Without batchnorm the deeper layers will learn W and B without outside intervention (we don’t tell the network what the weights should be).
I understand the purpose of batchnorm is to give deeper layers of the network more normalized inputs (the output of shallower layers). But my intuition tells me that we’re starting to interfere with the network internals: instead of learning W and b independently, the network now has to learn W’ and b’ as a result of us meddling with the way it is learning. The result is no different, just that W’ <> W and b’ <> b, so what’s the point?
Hi, djdevilliers. I just saw your question and it’s was the same Q what I have.
I enrolled this course and keep learning. I got same question after take lecture of “Batch Norm” but now I am little bit sure about why it works.
First, we have learned about Input Normalization. The goal of the Input normalization is scaling all the input features to the same or similarly range, right? I think you may understood what the input normalization and why it works well. Andrew attached very intuition figure to understand that one. Once you understand why the Input Normalization works, it will be easy to understand BN(Batch Norm). From perspective of the lth hidden layer, the output of previous layer (l-1) would be think as INPUT.

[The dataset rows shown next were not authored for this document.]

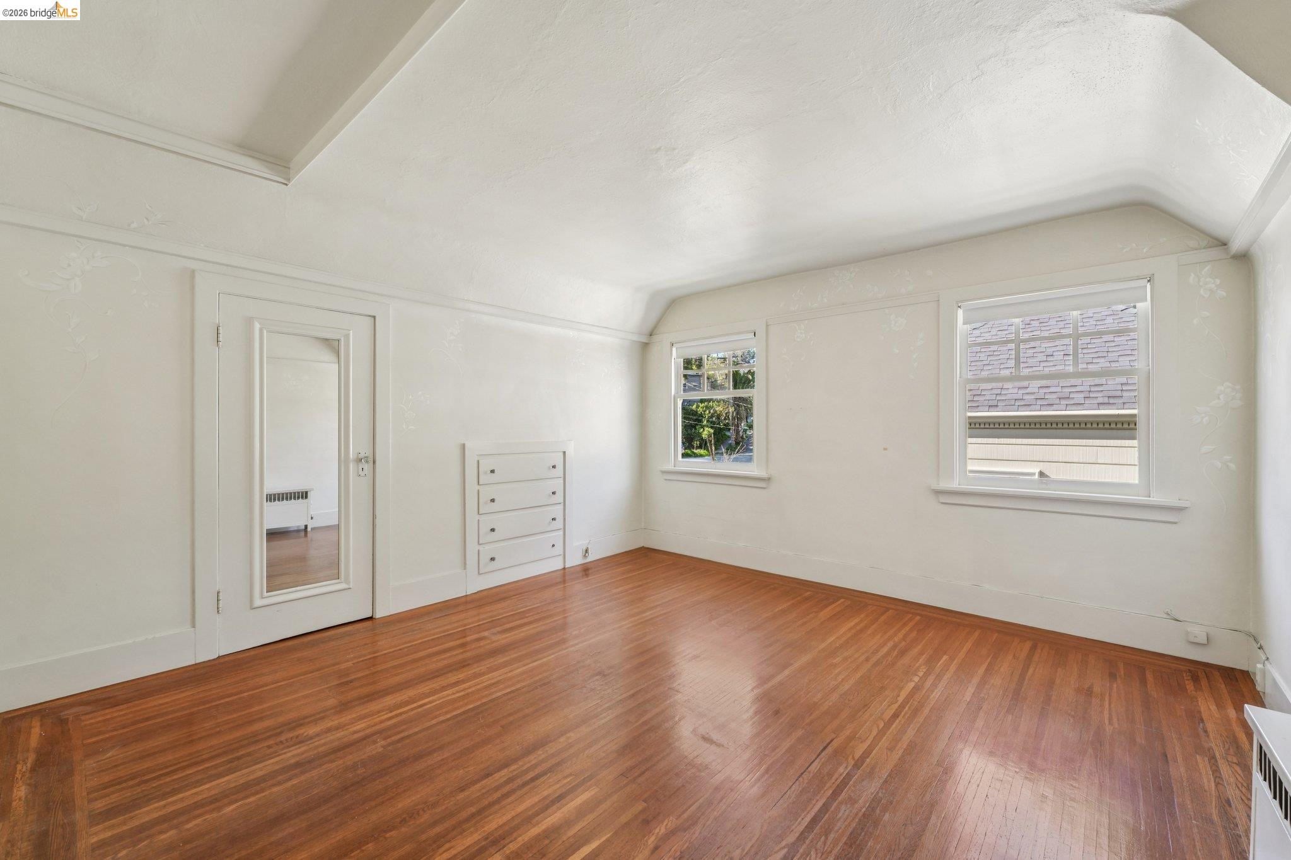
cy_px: 430
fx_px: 502
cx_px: 646
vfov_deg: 81.2
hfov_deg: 104.3
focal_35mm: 14
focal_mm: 14
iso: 640
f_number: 9
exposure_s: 1/80
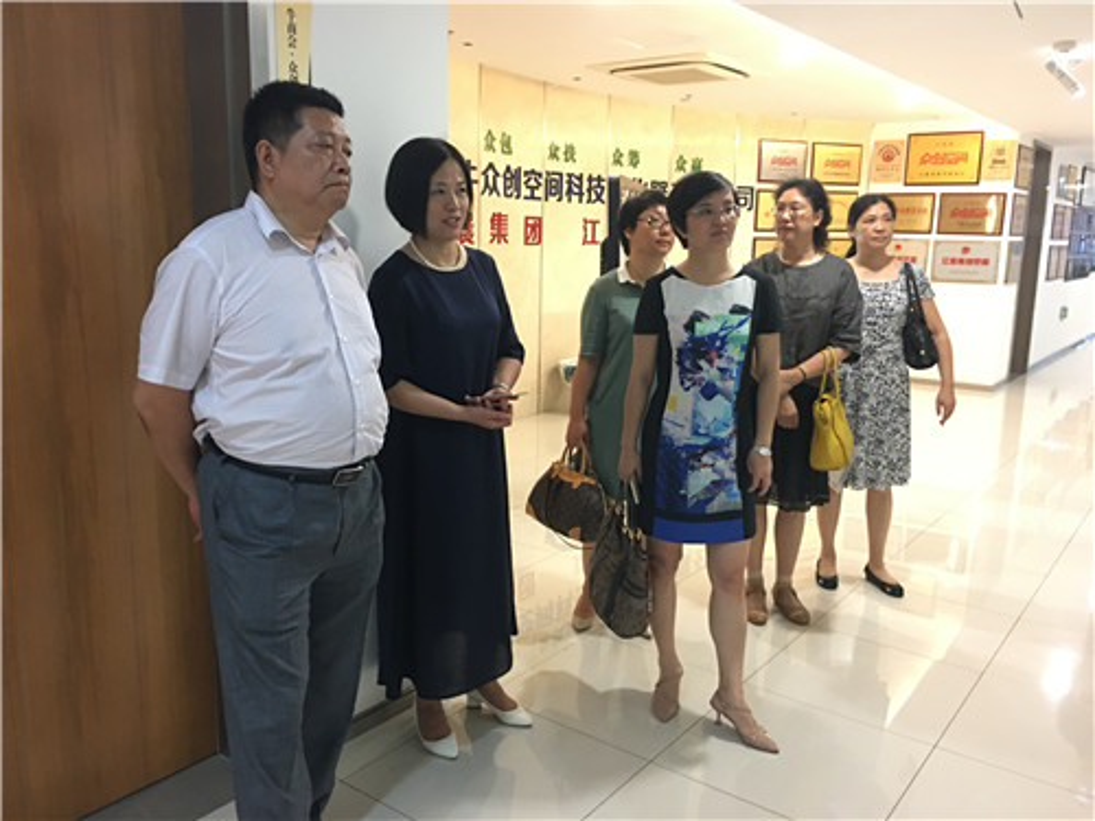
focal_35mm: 29
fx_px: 917
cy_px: 410
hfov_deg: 61.7
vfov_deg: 48.2
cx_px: 548
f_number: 2.2
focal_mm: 4.15
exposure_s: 1/8
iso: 100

Second, in the lecture Andrew bit compare the BN and dropout. Dropout is useful method to spread out weights and prevent rely on any one feature. I thought BN has little bit same feature with dropout. Once you compute output of l-1 layer, there may be some extra large value relatively others. In this case, the output of l layer may be depend on those large feature and it will cause overfitting. Once we done BN on output of l-1 layer, we can solve this problem and spread out weights.
Above ones are just my thought and understood from lecture.

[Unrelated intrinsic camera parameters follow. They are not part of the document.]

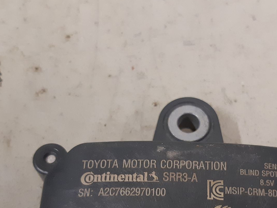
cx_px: 178
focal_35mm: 50
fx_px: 400
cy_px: 172
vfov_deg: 28.4
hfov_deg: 37.9
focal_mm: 3.93
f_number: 1.7
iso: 320
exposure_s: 1/50
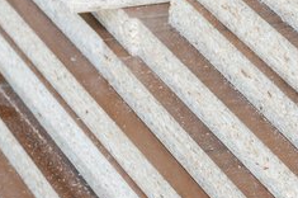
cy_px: 228
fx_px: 2637
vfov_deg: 4.3
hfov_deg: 6.4
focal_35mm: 319
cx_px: 344
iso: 100
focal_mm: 50
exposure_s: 1/2
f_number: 11
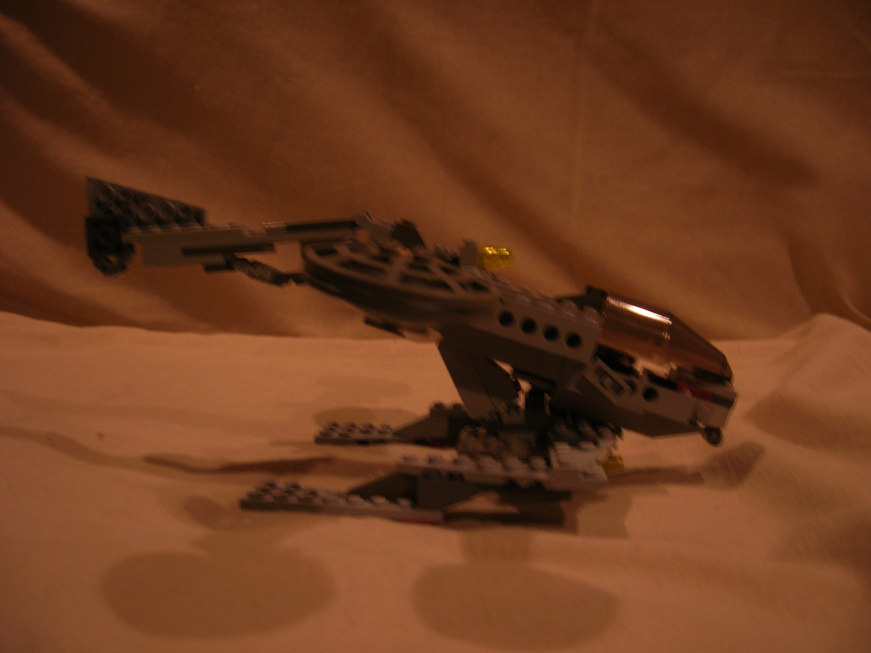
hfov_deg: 54.0
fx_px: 856
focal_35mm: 34
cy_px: 326
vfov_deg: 41.8
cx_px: 436
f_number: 2.9
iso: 50
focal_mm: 5.7
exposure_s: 1/6.2
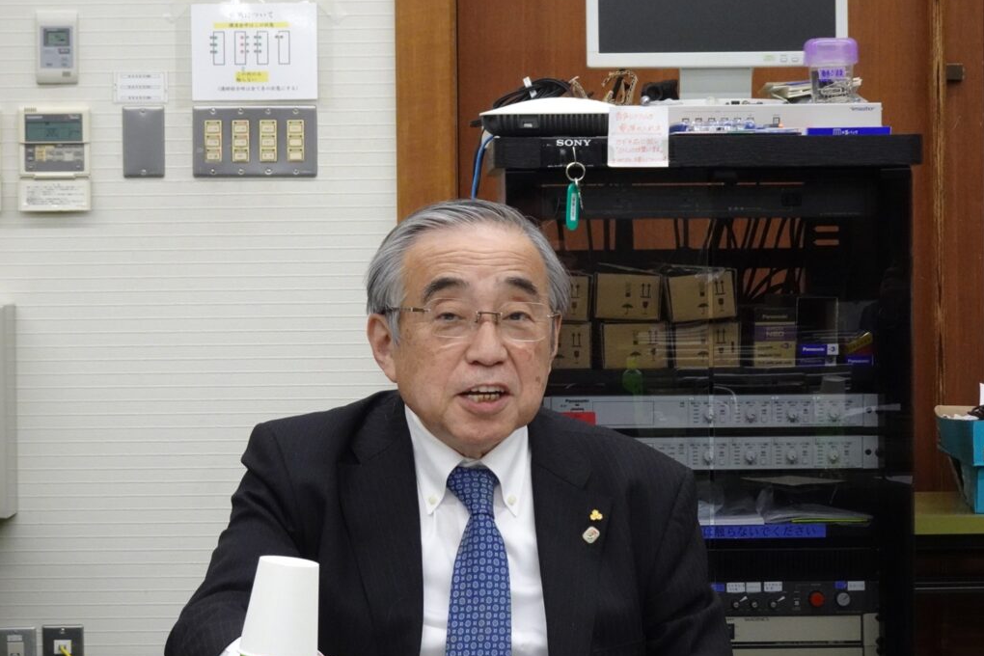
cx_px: 493
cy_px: 344
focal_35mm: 117
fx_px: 3198
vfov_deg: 11.7
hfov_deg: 17.5
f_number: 5.6
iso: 800
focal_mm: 17.68
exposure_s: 1/80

If there is any mistake and you disagree with my opinion, please let me know your think.
Hope to hear your idea soon.
Hello @djdevilliers, this category is for the Machine Learning Specialization. Are you a learner from the Deep Learning Specialization asking about DLS course materials in course 2 week 3?
Yes, apologies if I posted in the wrong place. The UI made it very difficult for me to post in the correct place.
It’s fine @djdevilliers, please don’t worry about it. I have moved this thread to the DLS category.
The paper for Batch Normalization [1502.03167] Batch Normalization: Accelerating Deep Network Training by Reducing Internal Covariate Shift is a pretty good read.
And some papers analyzing the results of the first paper: https://proceedings.neurips.cc/paper/2018/file/36072923bfc3cf47745d704feb489480-Paper.pdf
TLDR: the main argument for using Batch Normalization is it allows us to use a larger learning rate without losing accuracy.
There are also alternatives to Batch Normalization such as Group Normalization.
The paper for Group Norm: [1803.08494] Group Normalization
And I like Yannic Kilcher’s explanation of Batch and Group Normalization on YouTube
Hope this helps!
Thank you for the links; useful readings.